On one of the days we decide to rent out mopeds to tour the area. Neither of us have ridden motorbikes before so we try to get the most straightforward automatic mopeds possible. The instruction given is pretty scant (they point at parts of the moped and say: "this start", "this accelerate" and "this brake"). We take it fairly slowly at the start and all seems to be going well. The map we are given suggests a route and we head for the first stop on it, described as an "ancient village". Except for one beady-eyed old lady who tries to stare us out of it, there is nothing ancient about the place and the welcoming committee of a pack of rabid dogs does not add to our love of the place. Dara tries to execute a tricky manoeuvre, a 180 degree turn. No Evil Knievel, he's a bit panicked by the crazed dogs and high revs and accelerates when he means to brake. The bike shoots off 30 yards in the wrong direction and, only for it sliding on its side at the last minute, would have landed in a ravine (at least that's what Dara is calling it) below the road. He picks up a few scrapes and a bruised ego but is otherwise okay. After Leahanne does a good job of elastoplasting the scrapes, we get back on the road and spend an enjoyable day taking in the countryside.

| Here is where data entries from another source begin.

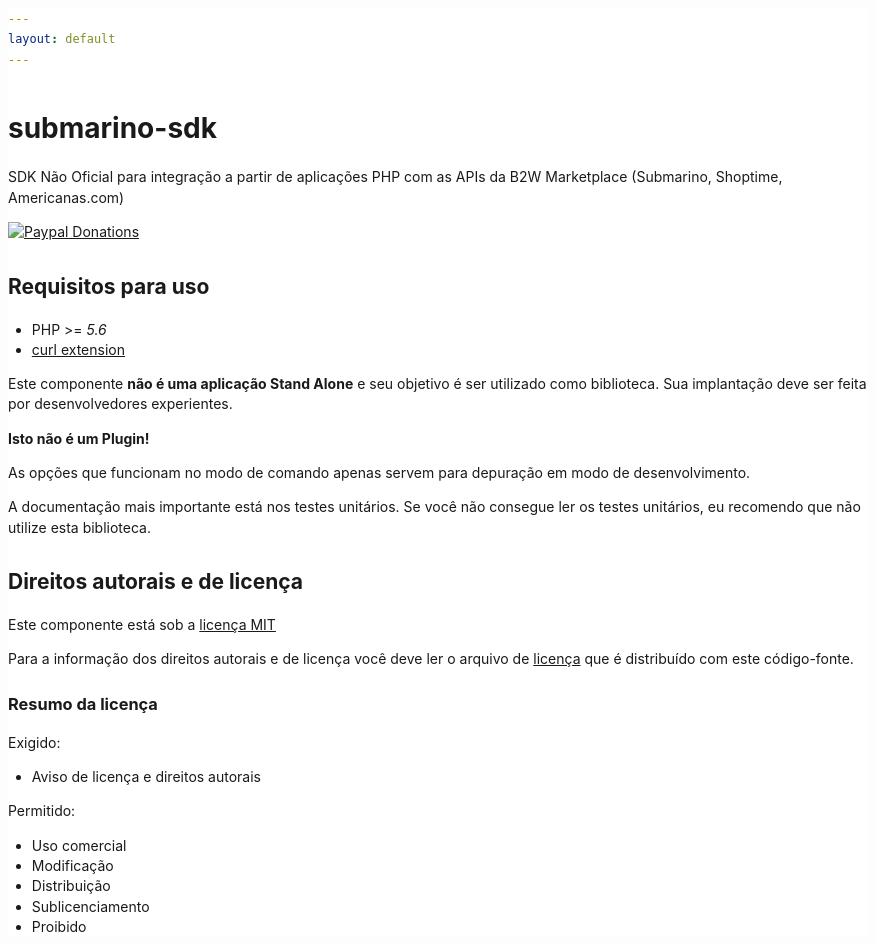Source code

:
```yaml
---
layout: default
---
```

# submarino-sdk

SDK Não Oficial para integração a partir de aplicações PHP com as APIs da B2W Marketplace (Submarino, Shoptime, Americanas.com)

[![Paypal Donations](https://www.paypalobjects.com/en_US/i/btn/btn_donate_SM.gif)](https://www.paypal.com/cgi-bin/webscr?cmd=_s-xclick&hosted_button_id=EK6F2WRKG7GNN&item_name=submarino-sdk)


## Requisitos para uso

* PHP >= *5.6*
* [curl extension](http://php.net/manual/en/intro.curl.php)

Este componente **não é uma aplicação Stand Alone** e seu objetivo é ser utilizado como biblioteca.
Sua implantação deve ser feita por desenvolvedores experientes.

**Isto não é um Plugin!**

As opções que funcionam no modo de comando apenas servem para depuração em modo de
desenvolvimento.

A documentação mais importante está nos testes unitários. Se você não consegue ler os testes unitários, eu recomendo que não utilize esta biblioteca.






## Direitos autorais e de licença

Este componente está sob a [licença MIT](https://github.com/gpupo/common-sdk/blob/master/LICENSE)

Para a informação dos direitos autorais e de licença você deve ler o arquivo
de [licença](https://github.com/gpupo/common-sdk/blob/master/LICENSE) que é distribuído com este código-fonte.

### Resumo da licença

Exigido:

- Aviso de licença e direitos autorais

Permitido:

- Uso comercial
- Modificação
- Distribuição
- Sublicenciamento
- Proibido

For more photos of Pai click here.

Chiang Mai, Thailand

Wednesday to Friday, 15 - 17 November 2006

We take an overnight train to Chiang Mai in northern Thailand. The travel agency in Bangkok had promised us a 4-berth compartment with air-conditioning. However, this is a fairly wild misdescription. We arrive at the train station to find that we have 2 bunks in an open carriage with a few mouldy curtains for privacy and fans that don't work. There's no sign of the champagne and caviar supper either...

Chiang Mai is a nice town to spend a few days in. The old town is fairly compact, surrounded by a moat and the remnants of fortifications. We do a brief tour of the town, taking in the Wat Phra Singh temple. The temple isn't too different from the other temples we have seen but it does have a garden full of signs with backpacking-affirming Buddhist proverbs (e.g. "Anxiety shortens life"). Unsurprisingly, there is no sign of good Protestant work-ethic sayings like "one who is slack in work is close kin to a vandal” (Google and Proverbs 18, 9). Backpackers like the Buddhism, so they do!

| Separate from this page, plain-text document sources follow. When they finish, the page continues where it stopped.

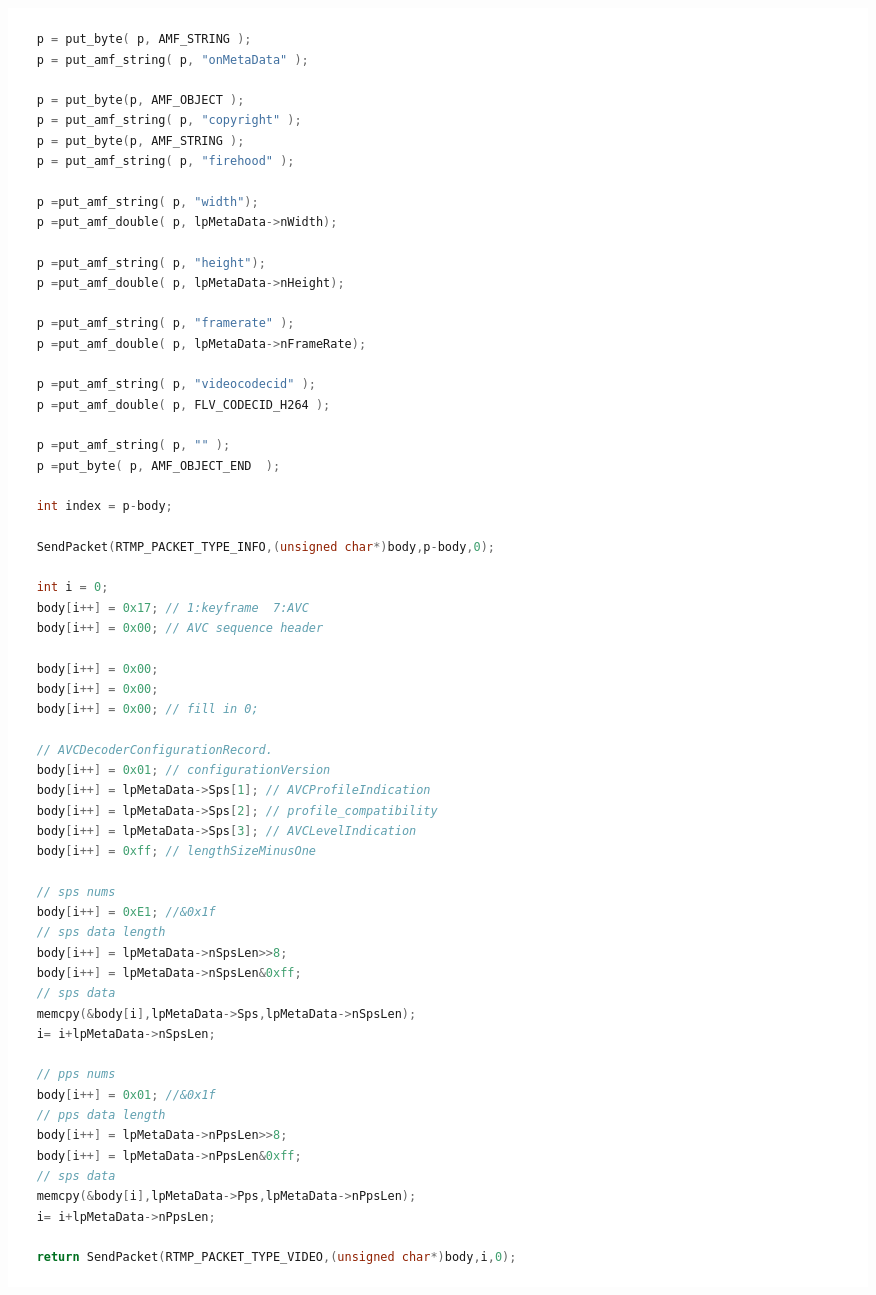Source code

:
 ```c++
  
    p = put_byte( p, AMF_STRING );  
    p = put_amf_string( p, "onMetaData" );  
  
    p = put_byte(p, AMF_OBJECT );    
    p = put_amf_string( p, "copyright" );    
    p = put_byte(p, AMF_STRING );    
    p = put_amf_string( p, "firehood" );    
  
    p =put_amf_string( p, "width");  
    p =put_amf_double( p, lpMetaData->nWidth);  
  
    p =put_amf_string( p, "height");  
    p =put_amf_double( p, lpMetaData->nHeight);  
  
    p =put_amf_string( p, "framerate" );  
    p =put_amf_double( p, lpMetaData->nFrameRate);   
  
    p =put_amf_string( p, "videocodecid" );  
    p =put_amf_double( p, FLV_CODECID_H264 );  
  
    p =put_amf_string( p, "" );  
    p =put_byte( p, AMF_OBJECT_END  );  
  
    int index = p-body;  
  
    SendPacket(RTMP_PACKET_TYPE_INFO,(unsigned char*)body,p-body,0);  
  
    int i = 0;  
    body[i++] = 0x17; // 1:keyframe  7:AVC  
    body[i++] = 0x00; // AVC sequence header  
  
    body[i++] = 0x00;  
    body[i++] = 0x00;  
    body[i++] = 0x00; // fill in 0;  
  
    // AVCDecoderConfigurationRecord.  
    body[i++] = 0x01; // configurationVersion  
    body[i++] = lpMetaData->Sps[1]; // AVCProfileIndication  
    body[i++] = lpMetaData->Sps[2]; // profile_compatibility  
    body[i++] = lpMetaData->Sps[3]; // AVCLevelIndication   
    body[i++] = 0xff; // lengthSizeMinusOne    
  
    // sps nums  
    body[i++] = 0xE1; //&0x1f  
    // sps data length  
    body[i++] = lpMetaData->nSpsLen>>8;  
    body[i++] = lpMetaData->nSpsLen&0xff;  
    // sps data  
    memcpy(&body[i],lpMetaData->Sps,lpMetaData->nSpsLen);  
    i= i+lpMetaData->nSpsLen;  
  
    // pps nums  
    body[i++] = 0x01; //&0x1f  
    // pps data length   
    body[i++] = lpMetaData->nPpsLen>>8;  
    body[i++] = lpMetaData->nPpsLen&0xff;  
    // sps data  
    memcpy(&body[i],lpMetaData->Pps,lpMetaData->nPpsLen);  
    i= i+lpMetaData->nPpsLen;  
  
    return SendPacket(RTMP_PACKET_TYPE_VIDEO,(unsigned char*)body,i,0);  
  
```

We both do a cooking course while we're in Chiang Mai. Leahanne does one at the Chilli Club cookery school which is in the Eagle Guesthouse where we are staying. Dara goes to the Chiang Mai Thai Cookery School, which offers a few too many fish dishes for Leahanne's liking! Both are good, you get a cookbook to take home with you and during the day we have a go at trying to cook things like Phad Thai, hot and sour prawn soup, green curry, fish cakes and spring rolls. One of the best bits of the courses was learning how to deal with that most deadly of foodstuffs, the "birds eye" chilli (i.e. not eat it).

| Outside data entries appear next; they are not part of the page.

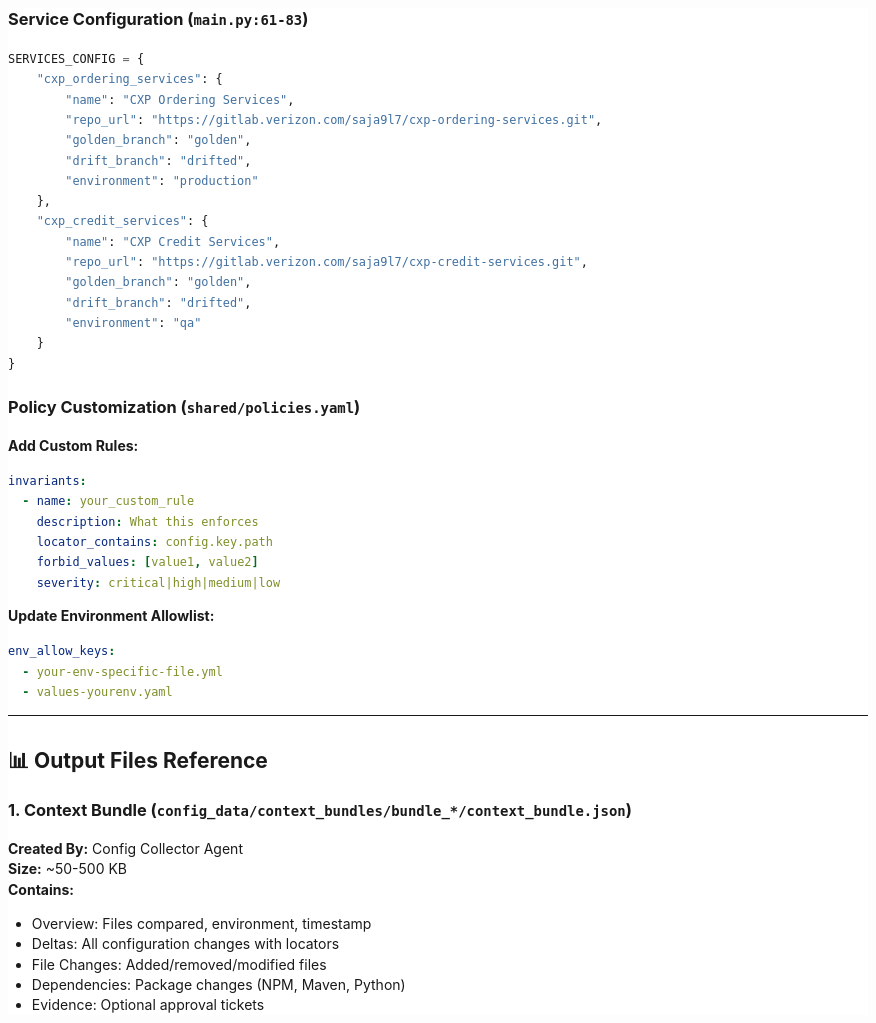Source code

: ### **Service Configuration (`main.py:61-83`)**

```python
SERVICES_CONFIG = {
    "cxp_ordering_services": {
        "name": "CXP Ordering Services",
        "repo_url": "https://gitlab.verizon.com/saja9l7/cxp-ordering-services.git",
        "golden_branch": "golden",
        "drift_branch": "drifted",
        "environment": "production"
    },
    "cxp_credit_services": {
        "name": "CXP Credit Services",
        "repo_url": "https://gitlab.verizon.com/saja9l7/cxp-credit-services.git",
        "golden_branch": "golden",
        "drift_branch": "drifted",
        "environment": "qa"
    }
}
```

### **Policy Customization (`shared/policies.yaml`)**

**Add Custom Rules:**
```yaml
invariants:
  - name: your_custom_rule
    description: What this enforces
    locator_contains: config.key.path
    forbid_values: [value1, value2]
    severity: critical|high|medium|low
```

**Update Environment Allowlist:**
```yaml
env_allow_keys:
  - your-env-specific-file.yml
  - values-yourenv.yaml
```

---

## 📊 **Output Files Reference**

### **1. Context Bundle** (`config_data/context_bundles/bundle_*/context_bundle.json`)

**Created By:** Config Collector Agent  
**Size:** ~50-500 KB  
**Contains:**
- Overview: Files compared, environment, timestamp
- Deltas: All configuration changes with locators
- File Changes: Added/removed/modified files
- Dependencies: Package changes (NPM, Maven, Python)
- Evidence: Optional approval tickets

We meet up with Leahanne's cousin, Sally-ann, and her friend Gill who have just spent the last while in Cambodia, Laos and Vietnam. As we will be going there next, we get a few tips from them. As luck would have it, one of Leahanne's and Sally-ann's friends from Dungarvan, Sarah, has been working as a teacher in Chiang Mai for the last year. It's her birthday while we are in Chiang Mai so we go to a birthday dinner and meet all her pals. Sarah takes great care of us and takes us to a traditional northern Thai restaurant the next night with her friends Helen and Kampon. During the meal, performers dance, juggle knives and do pantomime. Then tragedy strikes when a call goes out for audience participation. We are thrown to the lions and have to dance on a stage in front of the restaurant. There are about two hundred people watching and, judging by the amount of flash photography, Dara's unique two-left footed Thai ballet is a real treat for them! As we have missed the recent Yi Peng Lantern Festival, Sarah manages to get a few lantern balloons for us. During the festival hundreds of these "wishing balloons" are set off into the night sky. It must be a spectacular sight. We have no idea where they land though. The next day, there is nothing in the newspapers about buildings being burnt down or people being bombarded by lantern balloons so we are in the clear!